→ Brano proposto:
★ ★ ★ ★
Fin dallo scorso anno mons. Viganò aveva affermato pubblicamente che la Sede di Pietro era occupata a suo avviso da un usurpatore, ma con il suo J’accuse la sua posizione si fa chiara e ufficiale. Per questo egli afferma: «Non riconosco l’autorità né del tribunale che pretende di giudicarmi, né del suo Prefetto, né di chi lo ha nominato». La sua scelta di non presentarsi conferma le accuse che gli sono state rivolte e di cui egli si è fatto vanto, dichiarando: «Considero le accuse rivolte nei miei riguardi come un motivo di onore» (Post del 20 giugno).
C’è chi sottolinea che alle severe misure annunziate contro mons. Viganò non corrisponde altrettanta severità nei confronti di notori propagatori di eresie, quali sono alcuni vescovi tedeschi. Ma i vescovi tedeschi, applicando la strategia del modernismo, secondo cui bisogna lottare contro Roma rimanendo all’interno delle mura di Roma, si guardano bene dal negare pubblicamente l’autorità del Papa. Essi meritano indubbiamente di essere condannati, ma come si potrebbe pretendere la loro condanna, se Roma si astenesse dal condannare chi rifiuta, non di fatto, ma di principio la sua autorità?
★ ★ ★ ★
→ Voci estratte:
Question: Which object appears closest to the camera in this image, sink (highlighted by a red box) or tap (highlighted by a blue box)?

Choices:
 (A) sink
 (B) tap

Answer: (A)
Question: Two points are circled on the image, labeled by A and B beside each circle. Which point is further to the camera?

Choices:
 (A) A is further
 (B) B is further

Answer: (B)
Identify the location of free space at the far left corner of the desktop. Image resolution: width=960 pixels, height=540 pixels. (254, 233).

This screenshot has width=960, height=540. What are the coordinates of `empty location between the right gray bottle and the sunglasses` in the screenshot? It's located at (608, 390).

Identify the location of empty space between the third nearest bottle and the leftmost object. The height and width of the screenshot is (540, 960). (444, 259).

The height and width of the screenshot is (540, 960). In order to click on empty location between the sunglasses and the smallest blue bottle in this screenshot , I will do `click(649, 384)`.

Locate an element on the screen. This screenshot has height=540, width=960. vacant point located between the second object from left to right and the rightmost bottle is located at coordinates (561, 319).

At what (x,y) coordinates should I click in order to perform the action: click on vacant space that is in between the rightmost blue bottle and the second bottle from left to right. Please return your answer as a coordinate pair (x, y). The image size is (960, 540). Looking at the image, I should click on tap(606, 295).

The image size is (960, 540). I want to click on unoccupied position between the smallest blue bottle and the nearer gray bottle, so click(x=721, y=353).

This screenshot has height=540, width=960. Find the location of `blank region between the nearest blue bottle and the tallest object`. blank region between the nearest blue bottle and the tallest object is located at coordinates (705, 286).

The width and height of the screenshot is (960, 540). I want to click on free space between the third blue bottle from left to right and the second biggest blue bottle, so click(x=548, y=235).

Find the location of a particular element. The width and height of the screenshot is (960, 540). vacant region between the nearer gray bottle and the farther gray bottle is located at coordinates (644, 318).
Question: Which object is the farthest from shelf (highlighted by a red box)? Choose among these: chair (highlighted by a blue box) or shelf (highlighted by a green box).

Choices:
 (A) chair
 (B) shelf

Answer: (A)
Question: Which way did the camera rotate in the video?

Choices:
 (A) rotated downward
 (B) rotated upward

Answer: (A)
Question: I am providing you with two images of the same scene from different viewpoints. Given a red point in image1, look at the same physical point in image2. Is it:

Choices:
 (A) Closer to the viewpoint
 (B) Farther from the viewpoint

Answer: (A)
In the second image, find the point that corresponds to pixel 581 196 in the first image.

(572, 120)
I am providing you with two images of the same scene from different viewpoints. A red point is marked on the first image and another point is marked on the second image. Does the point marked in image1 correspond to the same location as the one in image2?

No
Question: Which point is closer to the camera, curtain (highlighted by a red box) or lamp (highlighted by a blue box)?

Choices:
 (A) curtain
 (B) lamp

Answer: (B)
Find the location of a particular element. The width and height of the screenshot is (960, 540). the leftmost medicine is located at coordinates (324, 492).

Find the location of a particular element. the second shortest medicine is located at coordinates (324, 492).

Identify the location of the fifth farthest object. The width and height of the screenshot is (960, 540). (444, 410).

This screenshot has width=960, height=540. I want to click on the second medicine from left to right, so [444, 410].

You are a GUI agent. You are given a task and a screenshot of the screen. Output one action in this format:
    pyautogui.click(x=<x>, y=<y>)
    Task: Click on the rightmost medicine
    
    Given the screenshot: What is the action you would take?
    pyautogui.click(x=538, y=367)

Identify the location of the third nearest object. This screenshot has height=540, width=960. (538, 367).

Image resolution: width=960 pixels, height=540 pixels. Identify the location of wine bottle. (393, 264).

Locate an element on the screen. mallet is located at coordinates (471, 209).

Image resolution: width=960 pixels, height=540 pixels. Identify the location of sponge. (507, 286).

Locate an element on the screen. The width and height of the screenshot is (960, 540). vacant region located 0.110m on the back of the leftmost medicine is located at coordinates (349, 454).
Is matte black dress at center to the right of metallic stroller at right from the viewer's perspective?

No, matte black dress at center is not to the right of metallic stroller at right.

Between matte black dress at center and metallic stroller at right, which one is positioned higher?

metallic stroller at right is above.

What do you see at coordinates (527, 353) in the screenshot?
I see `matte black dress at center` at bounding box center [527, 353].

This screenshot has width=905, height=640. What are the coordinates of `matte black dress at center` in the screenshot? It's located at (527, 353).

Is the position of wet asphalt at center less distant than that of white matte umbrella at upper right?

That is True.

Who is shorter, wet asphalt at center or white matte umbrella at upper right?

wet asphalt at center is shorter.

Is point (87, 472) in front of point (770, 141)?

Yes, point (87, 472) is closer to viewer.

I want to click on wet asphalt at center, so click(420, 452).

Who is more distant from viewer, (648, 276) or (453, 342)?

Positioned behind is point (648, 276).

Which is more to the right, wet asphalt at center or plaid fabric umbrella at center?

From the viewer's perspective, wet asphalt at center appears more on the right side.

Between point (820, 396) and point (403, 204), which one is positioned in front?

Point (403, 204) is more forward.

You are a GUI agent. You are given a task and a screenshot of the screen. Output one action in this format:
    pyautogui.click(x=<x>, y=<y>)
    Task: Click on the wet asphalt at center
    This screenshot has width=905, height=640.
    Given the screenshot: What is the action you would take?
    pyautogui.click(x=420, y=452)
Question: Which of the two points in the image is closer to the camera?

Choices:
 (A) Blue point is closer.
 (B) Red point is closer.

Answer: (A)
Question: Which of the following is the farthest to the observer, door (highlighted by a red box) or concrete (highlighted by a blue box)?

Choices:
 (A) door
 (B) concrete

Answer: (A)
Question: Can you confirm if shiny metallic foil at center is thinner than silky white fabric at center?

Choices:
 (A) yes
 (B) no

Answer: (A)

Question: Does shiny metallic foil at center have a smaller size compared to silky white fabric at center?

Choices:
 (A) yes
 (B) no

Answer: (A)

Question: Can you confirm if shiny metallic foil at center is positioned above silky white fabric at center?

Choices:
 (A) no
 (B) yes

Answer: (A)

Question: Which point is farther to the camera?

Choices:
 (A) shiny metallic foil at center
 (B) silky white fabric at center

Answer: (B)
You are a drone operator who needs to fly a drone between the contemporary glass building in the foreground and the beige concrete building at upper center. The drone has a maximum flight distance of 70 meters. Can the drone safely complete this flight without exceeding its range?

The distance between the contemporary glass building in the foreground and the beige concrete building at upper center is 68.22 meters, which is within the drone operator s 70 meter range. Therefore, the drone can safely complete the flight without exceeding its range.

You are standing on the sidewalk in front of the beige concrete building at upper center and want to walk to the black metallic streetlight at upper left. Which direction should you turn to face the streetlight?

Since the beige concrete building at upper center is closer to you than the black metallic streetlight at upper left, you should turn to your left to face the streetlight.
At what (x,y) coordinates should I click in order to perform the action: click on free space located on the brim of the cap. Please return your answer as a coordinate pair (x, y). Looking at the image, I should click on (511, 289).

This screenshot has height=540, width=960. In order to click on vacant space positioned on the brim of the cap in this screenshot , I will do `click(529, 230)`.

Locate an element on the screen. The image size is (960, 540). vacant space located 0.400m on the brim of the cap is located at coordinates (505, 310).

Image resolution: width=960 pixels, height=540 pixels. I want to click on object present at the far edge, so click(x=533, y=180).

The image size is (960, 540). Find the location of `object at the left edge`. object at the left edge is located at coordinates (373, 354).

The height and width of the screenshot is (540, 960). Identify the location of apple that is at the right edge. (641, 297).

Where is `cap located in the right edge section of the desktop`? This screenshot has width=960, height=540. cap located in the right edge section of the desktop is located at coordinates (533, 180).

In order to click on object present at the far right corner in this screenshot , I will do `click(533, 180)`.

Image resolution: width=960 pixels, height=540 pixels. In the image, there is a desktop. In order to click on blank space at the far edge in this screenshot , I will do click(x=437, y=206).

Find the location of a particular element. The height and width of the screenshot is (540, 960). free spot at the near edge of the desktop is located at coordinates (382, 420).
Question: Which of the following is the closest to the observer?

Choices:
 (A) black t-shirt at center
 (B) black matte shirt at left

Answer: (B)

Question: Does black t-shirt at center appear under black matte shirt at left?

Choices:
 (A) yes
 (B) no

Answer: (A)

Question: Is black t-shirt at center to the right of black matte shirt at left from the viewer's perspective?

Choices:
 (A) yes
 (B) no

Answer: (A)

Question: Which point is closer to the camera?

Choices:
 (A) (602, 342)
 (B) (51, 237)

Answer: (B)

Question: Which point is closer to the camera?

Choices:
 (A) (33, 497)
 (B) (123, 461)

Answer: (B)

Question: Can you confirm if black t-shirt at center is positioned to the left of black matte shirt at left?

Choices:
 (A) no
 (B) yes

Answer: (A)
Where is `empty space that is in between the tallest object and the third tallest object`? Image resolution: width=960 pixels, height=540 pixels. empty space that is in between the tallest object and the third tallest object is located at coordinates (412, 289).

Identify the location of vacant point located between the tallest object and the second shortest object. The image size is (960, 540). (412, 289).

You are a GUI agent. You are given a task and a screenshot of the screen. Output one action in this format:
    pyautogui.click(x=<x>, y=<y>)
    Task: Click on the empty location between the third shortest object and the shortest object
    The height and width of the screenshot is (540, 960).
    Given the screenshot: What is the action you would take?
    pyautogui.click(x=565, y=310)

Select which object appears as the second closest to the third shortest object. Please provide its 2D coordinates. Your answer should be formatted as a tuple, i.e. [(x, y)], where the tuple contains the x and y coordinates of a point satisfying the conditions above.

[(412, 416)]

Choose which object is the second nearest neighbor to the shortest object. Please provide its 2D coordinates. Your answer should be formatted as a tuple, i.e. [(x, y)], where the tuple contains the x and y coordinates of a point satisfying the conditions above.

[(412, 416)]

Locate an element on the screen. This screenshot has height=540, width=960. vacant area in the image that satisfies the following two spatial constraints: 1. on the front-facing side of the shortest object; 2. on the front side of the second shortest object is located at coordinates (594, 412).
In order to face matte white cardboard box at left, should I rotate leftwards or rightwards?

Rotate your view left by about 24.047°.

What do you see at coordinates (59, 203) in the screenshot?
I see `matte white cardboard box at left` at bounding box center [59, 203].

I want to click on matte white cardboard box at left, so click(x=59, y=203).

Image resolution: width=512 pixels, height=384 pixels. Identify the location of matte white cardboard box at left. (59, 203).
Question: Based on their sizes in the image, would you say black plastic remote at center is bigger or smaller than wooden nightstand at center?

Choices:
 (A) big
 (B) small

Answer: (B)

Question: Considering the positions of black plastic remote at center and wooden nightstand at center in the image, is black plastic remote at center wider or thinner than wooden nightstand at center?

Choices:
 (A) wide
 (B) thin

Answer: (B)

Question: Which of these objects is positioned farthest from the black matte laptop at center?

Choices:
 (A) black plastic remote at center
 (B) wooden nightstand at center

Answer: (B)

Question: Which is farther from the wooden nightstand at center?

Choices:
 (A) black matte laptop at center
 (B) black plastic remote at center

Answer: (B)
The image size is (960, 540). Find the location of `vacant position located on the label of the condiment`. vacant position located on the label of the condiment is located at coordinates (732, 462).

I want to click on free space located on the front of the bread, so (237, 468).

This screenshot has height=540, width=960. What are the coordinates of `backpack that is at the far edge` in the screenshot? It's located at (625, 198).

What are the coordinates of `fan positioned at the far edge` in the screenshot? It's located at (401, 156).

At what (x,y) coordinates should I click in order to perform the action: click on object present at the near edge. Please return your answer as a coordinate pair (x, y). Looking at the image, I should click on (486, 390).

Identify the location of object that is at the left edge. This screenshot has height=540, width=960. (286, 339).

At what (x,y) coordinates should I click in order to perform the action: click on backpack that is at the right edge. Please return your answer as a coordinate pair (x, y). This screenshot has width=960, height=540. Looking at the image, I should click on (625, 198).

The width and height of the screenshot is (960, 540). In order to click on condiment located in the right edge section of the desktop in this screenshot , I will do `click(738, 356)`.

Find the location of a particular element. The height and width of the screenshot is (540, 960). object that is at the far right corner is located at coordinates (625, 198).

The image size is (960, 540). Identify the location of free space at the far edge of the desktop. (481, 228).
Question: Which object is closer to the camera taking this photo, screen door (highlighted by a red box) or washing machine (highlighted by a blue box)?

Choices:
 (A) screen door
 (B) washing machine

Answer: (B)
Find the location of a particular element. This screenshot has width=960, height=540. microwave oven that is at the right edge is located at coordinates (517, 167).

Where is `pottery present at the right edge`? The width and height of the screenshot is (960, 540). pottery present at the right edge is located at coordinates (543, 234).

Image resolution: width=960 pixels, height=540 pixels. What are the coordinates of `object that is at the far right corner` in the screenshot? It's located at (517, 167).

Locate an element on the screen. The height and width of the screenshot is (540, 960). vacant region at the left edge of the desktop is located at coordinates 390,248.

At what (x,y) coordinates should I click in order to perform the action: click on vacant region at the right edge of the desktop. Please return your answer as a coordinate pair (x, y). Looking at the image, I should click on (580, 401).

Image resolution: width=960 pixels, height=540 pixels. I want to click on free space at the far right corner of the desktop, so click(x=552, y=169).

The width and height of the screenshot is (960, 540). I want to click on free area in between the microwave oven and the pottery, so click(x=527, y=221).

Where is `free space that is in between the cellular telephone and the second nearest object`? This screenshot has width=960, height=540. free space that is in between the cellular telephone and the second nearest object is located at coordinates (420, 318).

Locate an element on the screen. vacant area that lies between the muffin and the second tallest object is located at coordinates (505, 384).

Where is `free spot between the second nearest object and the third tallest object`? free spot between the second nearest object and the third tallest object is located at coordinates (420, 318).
★ ★ ★ ★
→ Esercizi da svolgere:
A – Ricopia dal brano proposto la parte compresa tra "C’è chi sottolinea" e "la sua autorità?", estremi inclusi.
B – Nel brano proposto, come considera mons. Viganò le accuse rivolte nei suoi riguardi?

→ Risultati attesi:
A –
C’è chi sottolinea che alle severe misure annunziate contro mons. Viganò non corrisponde altrettanta severità nei confronti di notori propagatori di eresie, quali sono alcuni vescovi tedeschi. Ma i vescovi tedeschi, applicando la strategia del modernismo, secondo cui bisogna lottare contro Roma rimanendo all’interno delle mura di Roma, si guardano bene dal negare pubblicamente l’autorità del Papa. Essi meritano indubbiamente di essere condannati, ma come si potrebbe pretendere la loro condanna, se Roma si astenesse dal condannare chi rifiuta, non di fatto, ma di principio la sua autorità?

B – Come un motivo di onore.